Hi Julian No, I didn’t think they would have Veritas needles, rather that the Optimus ones could be adapted as others have said? I think there should be a short threaded section (female threads) that screws onto the rod, then the needle screws into that? I remember getting an nos needle and jet from a member (yrs ago) it definitely had a male thread on it like the Optimus and Petromax types?? anyway I’m sorry if I caused any confusion Best of luck with things p
No worries P, thanks for your help. On another subject, my Solar 350CP has run briefly, but is super-rich. The needle appears to be working fine. What is that small nut and screw adjuster just above the jet? It has a sort of spade shaped extension into the inlet pipe, I assume to adjust the flow from the jet. I assume the spade shaped thing, when vertical would allow full suction, whereas in a horizontal position would inhibit flow a bit.

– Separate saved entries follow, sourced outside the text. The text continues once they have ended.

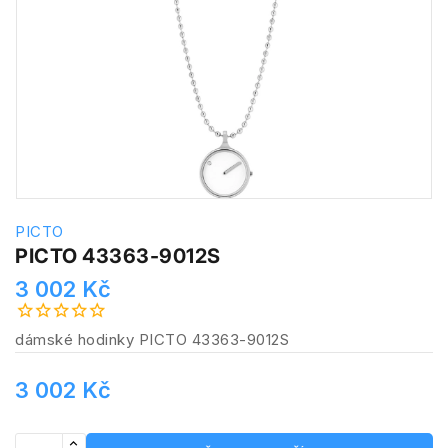
PICTO
PICTO 43363-9012S
3 002 Kč
dámské hodinky PICTO 43363-9012S
3 002 Kč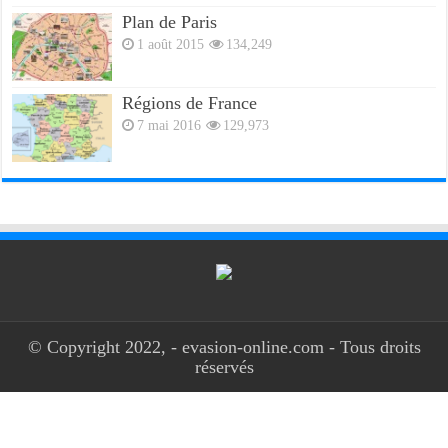
Plan de Paris
1 août 2015
134,249
Régions de France
7 mai 2016
129,973
© Copyright 2022, - evasion-online.com - Tous droits
réservés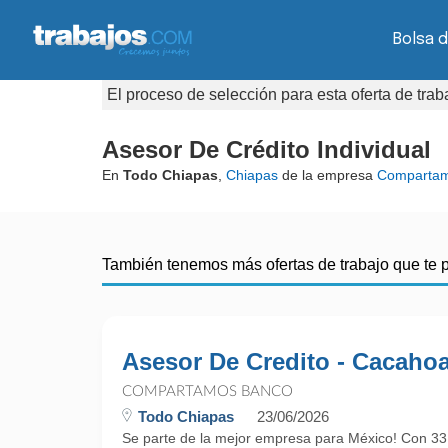
Bolsa d
El proceso de selección para esta oferta de tra
Asesor De Crédito Individual
En
Todo Chiapas
,
Chiapas
de la empresa
Compartam
También tenemos más ofertas de trabajo que te 
Asesor De Credito - Cacaho
COMPARTAMOS BANCO
Todo Chiapas
23/06/2026
Se parte de la mejor empresa para México! Con 33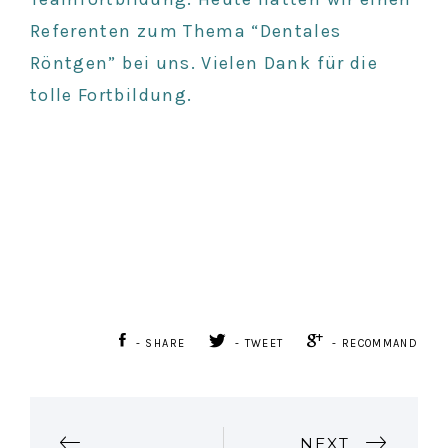
Referenten zum Thema “Dentales
Röntgen” bei uns. Vielen Dank für die
tolle Fortbildung.
- SHARE
- TWEET
- RECOMMAND
P
NEXT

Correct; the “vertical” position gives the largest orifice for air/gas flow to the burner. Cheers Tony
What was the needle arrangement like before it broke ? All the ones I've seen are like this View attachment 136059 Broken or not, a picture of the set-up on your lantern would be a help.
What did the rod and needle look like before it became U/S? All the ones I've seen are like this Broken or not, an image of the relevant parts of your lantern would be interesting to see.
Henry, here's my Veritas needle. Note The top pricker section (with female thread) screws onto the lower rod section. I may be in luck, I think Sands have found a new pricker for me. I'll let you know how it all works when I get it. Meanwhile, here's a pic of mine as is. Cheers.
Use a pair of pliers to grip the part which should have the wire in and unscrew the square section. Problem solved.
Dead right Tony, it all separates like that, thanks Tony and Henry, (carbon hid the joint a bit but I didn't look hard enough).